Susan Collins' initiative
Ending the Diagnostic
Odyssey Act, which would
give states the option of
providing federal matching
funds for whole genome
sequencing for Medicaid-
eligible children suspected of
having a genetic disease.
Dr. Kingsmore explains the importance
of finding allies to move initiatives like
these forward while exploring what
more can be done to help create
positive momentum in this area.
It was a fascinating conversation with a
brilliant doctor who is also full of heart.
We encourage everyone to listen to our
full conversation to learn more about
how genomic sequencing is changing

_ _ _ _ _ _ _

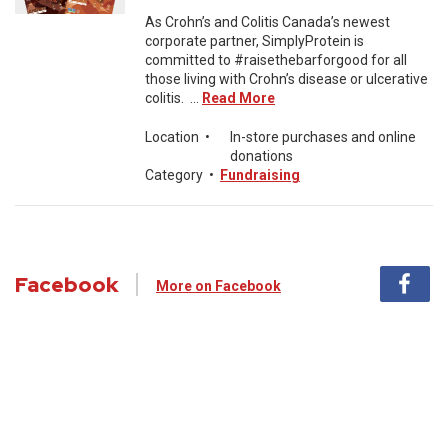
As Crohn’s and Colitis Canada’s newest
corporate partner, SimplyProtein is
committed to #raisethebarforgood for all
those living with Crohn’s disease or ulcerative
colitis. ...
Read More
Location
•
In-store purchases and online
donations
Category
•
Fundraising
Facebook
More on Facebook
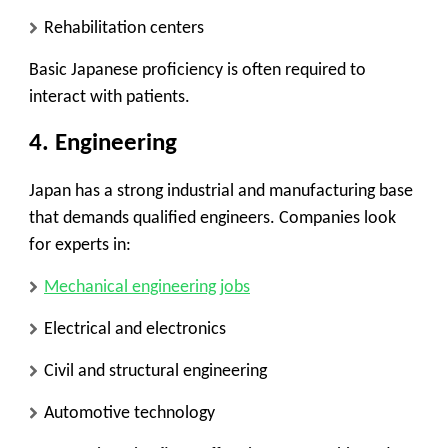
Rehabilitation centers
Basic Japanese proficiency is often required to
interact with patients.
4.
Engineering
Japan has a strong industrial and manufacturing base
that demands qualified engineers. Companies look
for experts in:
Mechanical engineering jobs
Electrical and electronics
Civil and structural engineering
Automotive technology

_ _ _ _ _ _ _

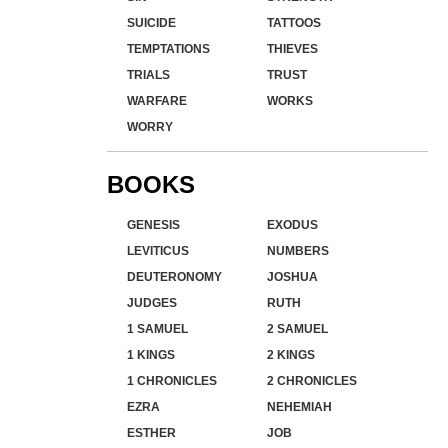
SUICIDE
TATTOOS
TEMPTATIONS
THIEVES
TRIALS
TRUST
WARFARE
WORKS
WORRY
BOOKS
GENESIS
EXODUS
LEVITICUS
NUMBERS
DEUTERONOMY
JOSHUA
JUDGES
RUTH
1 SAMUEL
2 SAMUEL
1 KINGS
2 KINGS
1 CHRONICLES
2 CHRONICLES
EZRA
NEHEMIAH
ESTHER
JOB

_ _ _ _ _ _ _

DIRECTIONS
Please give again the lines above between the line holding "that demands qualified" and the line holding "Automotive technology", inclusive, exactly as they are and with nothing added.

YOUR RESPONSE
that demands qualified engineers. Companies look
for experts in:
Mechanical engineering jobs
Electrical and electronics
Civil and structural engineering
Automotive technology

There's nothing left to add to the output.